Because of the whole-tone scale’s symmetrical construction, there are only two different versions and each one is a half-step apart. Whole-tone scales sound great over dominant 7#5 chords, but also create an interesting sound over minor 7 chords (just make sure to use the whole-tone scale that includes the b3 of the chord). In the example below, we have an E whole-tone scale (E-F#-G#-Bb-C-D) over an E pedal tone, and this creates an E altered sound.
We’re sticking with the E whole-tone scale in Ex. 2, but this one is inspired by Guns N’ Roses guitarist Bumblefoot, who is a wealth of creative whole-tone ideas. You can hear some interesting tension over the funky E7 rhythm. Because of the symmetrical nature of this scale, we can use both these examples over Gb7, Ab7, Bb7, C7, and D7.

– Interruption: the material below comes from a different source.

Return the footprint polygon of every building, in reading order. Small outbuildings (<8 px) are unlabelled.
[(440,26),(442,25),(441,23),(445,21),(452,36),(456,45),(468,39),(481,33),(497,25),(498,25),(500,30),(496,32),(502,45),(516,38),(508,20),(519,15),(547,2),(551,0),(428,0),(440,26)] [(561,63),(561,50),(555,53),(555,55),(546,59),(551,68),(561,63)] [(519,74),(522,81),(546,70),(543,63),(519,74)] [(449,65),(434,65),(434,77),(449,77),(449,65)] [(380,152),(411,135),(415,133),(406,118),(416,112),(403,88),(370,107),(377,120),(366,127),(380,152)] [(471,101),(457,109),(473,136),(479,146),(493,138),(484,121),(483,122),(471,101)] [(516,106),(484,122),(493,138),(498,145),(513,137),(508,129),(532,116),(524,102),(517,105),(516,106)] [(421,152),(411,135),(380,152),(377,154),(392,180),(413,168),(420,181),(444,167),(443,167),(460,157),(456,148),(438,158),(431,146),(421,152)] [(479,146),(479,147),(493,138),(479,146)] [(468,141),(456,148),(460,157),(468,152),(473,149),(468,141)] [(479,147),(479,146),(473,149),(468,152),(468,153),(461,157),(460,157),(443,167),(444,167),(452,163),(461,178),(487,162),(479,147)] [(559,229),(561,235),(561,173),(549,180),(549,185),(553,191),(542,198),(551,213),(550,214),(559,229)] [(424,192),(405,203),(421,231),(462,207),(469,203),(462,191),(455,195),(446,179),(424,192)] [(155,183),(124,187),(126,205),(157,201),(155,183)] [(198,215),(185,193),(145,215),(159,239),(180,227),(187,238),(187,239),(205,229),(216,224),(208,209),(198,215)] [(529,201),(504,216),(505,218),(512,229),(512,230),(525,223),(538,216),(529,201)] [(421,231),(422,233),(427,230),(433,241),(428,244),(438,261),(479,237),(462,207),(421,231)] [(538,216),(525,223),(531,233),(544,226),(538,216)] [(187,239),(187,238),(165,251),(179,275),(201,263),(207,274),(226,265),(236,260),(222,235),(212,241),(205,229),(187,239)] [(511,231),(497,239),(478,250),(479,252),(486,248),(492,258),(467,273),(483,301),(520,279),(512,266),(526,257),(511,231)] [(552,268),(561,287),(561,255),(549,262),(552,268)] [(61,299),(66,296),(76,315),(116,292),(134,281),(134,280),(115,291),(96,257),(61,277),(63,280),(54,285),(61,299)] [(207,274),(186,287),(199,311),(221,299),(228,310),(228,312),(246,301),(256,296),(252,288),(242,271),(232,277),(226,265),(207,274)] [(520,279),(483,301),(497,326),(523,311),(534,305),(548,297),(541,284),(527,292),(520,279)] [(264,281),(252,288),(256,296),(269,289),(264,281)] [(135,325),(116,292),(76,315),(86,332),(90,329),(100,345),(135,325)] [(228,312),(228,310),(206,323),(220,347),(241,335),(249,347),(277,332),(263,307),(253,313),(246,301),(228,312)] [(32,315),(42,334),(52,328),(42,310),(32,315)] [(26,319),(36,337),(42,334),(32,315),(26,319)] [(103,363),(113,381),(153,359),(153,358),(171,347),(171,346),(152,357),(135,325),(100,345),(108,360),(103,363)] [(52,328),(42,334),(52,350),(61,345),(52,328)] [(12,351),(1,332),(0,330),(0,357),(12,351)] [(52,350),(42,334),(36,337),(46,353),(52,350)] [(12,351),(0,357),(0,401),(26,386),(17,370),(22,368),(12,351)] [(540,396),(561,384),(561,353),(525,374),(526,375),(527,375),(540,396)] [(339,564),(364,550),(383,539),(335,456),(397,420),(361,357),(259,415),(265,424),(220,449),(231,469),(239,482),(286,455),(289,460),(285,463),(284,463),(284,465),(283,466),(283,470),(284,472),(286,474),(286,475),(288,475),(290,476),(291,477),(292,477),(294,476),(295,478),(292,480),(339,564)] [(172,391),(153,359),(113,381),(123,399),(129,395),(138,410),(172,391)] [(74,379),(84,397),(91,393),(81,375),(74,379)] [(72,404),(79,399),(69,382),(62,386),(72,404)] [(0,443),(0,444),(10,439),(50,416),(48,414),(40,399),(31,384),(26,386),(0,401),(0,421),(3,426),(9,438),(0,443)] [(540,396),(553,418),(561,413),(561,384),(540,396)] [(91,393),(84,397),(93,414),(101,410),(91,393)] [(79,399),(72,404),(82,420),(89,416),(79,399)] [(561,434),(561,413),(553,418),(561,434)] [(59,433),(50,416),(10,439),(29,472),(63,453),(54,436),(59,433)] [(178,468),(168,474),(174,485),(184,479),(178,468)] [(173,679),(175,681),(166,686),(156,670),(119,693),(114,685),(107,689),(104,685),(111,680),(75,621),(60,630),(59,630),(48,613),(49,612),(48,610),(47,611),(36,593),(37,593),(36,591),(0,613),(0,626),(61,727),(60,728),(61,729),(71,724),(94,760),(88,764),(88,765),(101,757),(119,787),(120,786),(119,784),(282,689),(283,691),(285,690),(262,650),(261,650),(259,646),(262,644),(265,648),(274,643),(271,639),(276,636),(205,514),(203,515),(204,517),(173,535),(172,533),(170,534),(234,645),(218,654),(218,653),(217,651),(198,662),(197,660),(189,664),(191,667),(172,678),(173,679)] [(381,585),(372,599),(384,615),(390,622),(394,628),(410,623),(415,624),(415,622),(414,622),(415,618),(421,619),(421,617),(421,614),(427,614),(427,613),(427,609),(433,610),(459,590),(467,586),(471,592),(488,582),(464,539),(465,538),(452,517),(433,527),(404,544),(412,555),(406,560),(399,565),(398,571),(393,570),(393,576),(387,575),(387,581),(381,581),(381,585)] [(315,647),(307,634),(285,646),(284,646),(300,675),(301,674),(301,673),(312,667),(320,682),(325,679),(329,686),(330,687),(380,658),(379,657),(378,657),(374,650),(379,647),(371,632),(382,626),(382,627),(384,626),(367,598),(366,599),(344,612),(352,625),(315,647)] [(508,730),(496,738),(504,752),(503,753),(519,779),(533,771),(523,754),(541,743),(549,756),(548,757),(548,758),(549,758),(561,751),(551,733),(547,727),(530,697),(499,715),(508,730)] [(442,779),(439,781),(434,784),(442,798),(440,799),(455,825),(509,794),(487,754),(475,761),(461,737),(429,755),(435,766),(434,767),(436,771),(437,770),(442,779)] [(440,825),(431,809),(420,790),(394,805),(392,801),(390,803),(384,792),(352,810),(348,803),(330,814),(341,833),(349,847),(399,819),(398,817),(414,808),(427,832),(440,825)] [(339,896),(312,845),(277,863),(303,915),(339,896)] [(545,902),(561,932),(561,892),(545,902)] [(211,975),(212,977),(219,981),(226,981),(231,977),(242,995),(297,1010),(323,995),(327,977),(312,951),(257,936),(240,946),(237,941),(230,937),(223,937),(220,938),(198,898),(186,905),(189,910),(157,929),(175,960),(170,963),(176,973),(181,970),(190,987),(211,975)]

We dig into diminished sounds in Ex. 3. Here, we have a half-whole diminished scale that, as the name suggests, is created by alternating half-steps and whole-steps. Again, because of the scale’s symmetrical nature, there are only three versions. When you look at the intervals the scale contains relative to the root—in this case, G—you get b9, #9, 3, #11, 5, 6, and b7. That combination of tones works great over 7#9, 7b9, 7b5, and even basic dominant 7 chords. Make sure you are hearing the scale and thinking about the function of each note over the chord. This will help free you up to improvise with the half-whole diminished scale.